Habit in Talbot Road Bushland in Stratton

Acacia auronitens is a species of flowering plant in the family Fabaceae and is endemic to the south-west of Western Australia. It is a spreading, often low-lying shrub with many branches, narrowly oblong, rigid, prickly phyllodes, spherical heads of golden-yellow flowers, and crust-like to woody pods up to 45 mm long.

==Description==
Acacia auronitens is a spreading, often low-lying shrub that typically grows to a height of 10–50 cm. Its phyllodes are narrowly oblong, rigid and prickly, mostly 7–22 mm long and 1–4 mm wide with stipules 2–4 mm long at the base. The flowers are borne in spherical heads arranged singly in axils on a peduncle mostly 8–14 mm long, each head with 15 to 25 golden-yellow flowers. Flowering has been recorded in April, June, and from August to January, and the pods are narrowly oblong, crusty to woody, up to 45 mm long and 4–9 mm wide. The seeds are arranged transversely and are 3.7 mm long.

==Taxonomy==
Acacia auronitens was first formally described in 1839 by the botanist John Lindley in A Sketch of the Vegetation of the Swan River Colony. The specific epithet (aureonitens) means 'shining golden'.

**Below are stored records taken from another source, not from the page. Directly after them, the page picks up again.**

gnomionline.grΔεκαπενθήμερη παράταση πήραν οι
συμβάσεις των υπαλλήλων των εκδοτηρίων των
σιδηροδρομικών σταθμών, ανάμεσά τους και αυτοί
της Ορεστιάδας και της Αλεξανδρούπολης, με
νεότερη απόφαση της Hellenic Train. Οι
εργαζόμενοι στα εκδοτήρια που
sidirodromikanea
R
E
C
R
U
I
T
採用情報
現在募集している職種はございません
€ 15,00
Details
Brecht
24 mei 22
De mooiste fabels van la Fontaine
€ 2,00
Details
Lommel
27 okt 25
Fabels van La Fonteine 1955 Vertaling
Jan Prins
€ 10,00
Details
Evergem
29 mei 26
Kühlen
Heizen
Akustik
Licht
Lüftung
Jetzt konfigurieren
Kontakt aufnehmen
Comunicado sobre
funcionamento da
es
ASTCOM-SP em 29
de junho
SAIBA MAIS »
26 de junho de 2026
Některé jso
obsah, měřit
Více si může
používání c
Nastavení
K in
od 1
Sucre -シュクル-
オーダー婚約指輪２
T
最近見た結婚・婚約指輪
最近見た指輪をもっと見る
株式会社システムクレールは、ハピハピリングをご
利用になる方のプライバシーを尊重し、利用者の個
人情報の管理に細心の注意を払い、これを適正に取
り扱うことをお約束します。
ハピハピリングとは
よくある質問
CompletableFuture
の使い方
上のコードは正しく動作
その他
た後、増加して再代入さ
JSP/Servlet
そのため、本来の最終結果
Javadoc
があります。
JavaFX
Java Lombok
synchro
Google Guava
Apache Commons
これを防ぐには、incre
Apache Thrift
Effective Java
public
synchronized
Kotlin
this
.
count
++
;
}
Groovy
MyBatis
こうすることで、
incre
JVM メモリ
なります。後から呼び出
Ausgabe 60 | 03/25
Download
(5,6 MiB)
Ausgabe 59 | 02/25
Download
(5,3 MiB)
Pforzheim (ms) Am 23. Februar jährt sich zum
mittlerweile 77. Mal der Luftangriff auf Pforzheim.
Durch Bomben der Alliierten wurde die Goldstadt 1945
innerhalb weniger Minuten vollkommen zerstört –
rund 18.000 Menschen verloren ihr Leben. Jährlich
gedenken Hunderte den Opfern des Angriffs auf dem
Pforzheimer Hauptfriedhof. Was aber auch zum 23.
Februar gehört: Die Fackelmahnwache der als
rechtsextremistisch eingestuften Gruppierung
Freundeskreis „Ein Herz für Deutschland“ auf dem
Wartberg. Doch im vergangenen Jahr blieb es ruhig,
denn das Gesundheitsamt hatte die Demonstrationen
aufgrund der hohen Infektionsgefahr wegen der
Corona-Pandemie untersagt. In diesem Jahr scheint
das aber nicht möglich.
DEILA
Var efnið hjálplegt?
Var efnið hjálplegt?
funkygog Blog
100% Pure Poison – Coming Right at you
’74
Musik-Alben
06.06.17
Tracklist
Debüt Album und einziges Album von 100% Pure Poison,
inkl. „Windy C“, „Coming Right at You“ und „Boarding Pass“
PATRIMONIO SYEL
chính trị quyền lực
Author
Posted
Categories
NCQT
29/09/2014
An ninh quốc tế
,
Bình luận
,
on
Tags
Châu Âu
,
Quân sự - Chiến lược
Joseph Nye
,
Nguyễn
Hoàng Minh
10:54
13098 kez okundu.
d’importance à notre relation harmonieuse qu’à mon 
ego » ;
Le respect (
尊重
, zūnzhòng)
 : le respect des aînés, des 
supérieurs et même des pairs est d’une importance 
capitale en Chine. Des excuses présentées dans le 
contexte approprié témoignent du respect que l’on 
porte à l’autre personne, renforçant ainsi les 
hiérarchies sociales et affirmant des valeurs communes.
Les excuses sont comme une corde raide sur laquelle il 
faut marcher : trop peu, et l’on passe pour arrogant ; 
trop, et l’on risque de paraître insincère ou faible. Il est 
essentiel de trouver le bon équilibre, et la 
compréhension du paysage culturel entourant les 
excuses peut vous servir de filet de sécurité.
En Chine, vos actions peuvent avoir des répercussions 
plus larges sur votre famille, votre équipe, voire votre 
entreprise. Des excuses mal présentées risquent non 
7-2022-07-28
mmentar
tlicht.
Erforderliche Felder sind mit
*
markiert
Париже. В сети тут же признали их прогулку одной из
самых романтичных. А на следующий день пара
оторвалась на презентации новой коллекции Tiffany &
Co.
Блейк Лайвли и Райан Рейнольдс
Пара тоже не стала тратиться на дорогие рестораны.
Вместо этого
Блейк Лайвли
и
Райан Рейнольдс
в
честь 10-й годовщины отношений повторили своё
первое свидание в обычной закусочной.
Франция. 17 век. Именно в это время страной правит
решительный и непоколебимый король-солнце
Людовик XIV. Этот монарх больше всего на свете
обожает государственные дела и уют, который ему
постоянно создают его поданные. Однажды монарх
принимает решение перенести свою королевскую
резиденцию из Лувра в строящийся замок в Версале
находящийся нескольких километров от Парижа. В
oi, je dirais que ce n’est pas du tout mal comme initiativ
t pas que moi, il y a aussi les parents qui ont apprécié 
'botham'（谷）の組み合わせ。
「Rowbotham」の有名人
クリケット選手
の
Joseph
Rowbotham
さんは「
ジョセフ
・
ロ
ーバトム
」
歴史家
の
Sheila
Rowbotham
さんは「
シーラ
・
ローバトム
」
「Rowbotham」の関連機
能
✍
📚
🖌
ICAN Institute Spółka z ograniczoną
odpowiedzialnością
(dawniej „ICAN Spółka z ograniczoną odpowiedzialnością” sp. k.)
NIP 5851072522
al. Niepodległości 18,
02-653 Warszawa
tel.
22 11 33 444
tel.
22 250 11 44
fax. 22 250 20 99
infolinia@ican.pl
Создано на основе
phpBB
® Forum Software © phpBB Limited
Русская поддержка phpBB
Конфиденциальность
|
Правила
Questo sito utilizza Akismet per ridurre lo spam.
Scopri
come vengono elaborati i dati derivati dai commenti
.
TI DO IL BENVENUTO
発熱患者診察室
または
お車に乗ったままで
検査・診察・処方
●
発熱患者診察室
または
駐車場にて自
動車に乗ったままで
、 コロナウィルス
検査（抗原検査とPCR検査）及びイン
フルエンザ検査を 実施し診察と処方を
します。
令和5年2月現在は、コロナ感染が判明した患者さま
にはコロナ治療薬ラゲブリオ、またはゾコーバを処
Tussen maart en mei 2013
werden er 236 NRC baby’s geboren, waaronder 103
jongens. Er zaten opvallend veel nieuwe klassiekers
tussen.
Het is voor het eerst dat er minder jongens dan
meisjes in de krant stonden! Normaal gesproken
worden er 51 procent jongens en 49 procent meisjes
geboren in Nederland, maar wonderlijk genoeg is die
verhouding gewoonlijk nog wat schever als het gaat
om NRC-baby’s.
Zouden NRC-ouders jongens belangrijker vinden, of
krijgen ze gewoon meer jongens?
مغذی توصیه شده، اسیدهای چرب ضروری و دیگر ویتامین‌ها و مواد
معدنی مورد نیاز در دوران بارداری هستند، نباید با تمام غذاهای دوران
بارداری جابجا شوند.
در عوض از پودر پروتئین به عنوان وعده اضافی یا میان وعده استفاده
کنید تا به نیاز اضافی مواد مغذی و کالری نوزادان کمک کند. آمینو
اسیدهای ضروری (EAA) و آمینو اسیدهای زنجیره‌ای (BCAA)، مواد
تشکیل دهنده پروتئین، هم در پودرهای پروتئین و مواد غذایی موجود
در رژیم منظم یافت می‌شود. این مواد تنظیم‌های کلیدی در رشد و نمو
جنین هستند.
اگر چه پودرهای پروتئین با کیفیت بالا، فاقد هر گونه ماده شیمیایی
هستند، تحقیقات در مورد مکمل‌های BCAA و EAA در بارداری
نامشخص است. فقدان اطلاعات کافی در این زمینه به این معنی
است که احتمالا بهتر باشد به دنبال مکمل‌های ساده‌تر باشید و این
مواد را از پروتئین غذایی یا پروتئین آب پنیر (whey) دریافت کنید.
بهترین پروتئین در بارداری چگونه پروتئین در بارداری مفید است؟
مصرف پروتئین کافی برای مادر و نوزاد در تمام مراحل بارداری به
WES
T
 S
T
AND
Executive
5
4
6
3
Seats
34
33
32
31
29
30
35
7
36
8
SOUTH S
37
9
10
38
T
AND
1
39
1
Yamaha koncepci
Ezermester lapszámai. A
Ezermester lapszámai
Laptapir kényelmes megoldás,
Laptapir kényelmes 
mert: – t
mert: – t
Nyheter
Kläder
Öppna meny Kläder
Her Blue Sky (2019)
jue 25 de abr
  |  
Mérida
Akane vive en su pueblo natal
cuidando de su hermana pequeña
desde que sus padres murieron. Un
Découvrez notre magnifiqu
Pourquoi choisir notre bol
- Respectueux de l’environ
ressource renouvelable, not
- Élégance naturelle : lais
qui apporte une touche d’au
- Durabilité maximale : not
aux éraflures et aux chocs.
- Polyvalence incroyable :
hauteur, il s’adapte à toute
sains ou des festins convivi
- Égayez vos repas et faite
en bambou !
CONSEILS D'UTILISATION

==Distribution and habitat==
This species of wattle occurs from near Perth to Mingenew in the Avon Wheatbelt, Geraldton Sandplains, Swan Coastal Plain bioregions of south-western Western Australia, where it grows in deep sand or sand over laterite in heath or shrubland, but occurs mainly in the Eneabba area.

==Conservation status==
Acacia aureonitens is listed as 'Not threatened' by the Government of Western Australia Department of Biodiversity, Conservation and Attractions.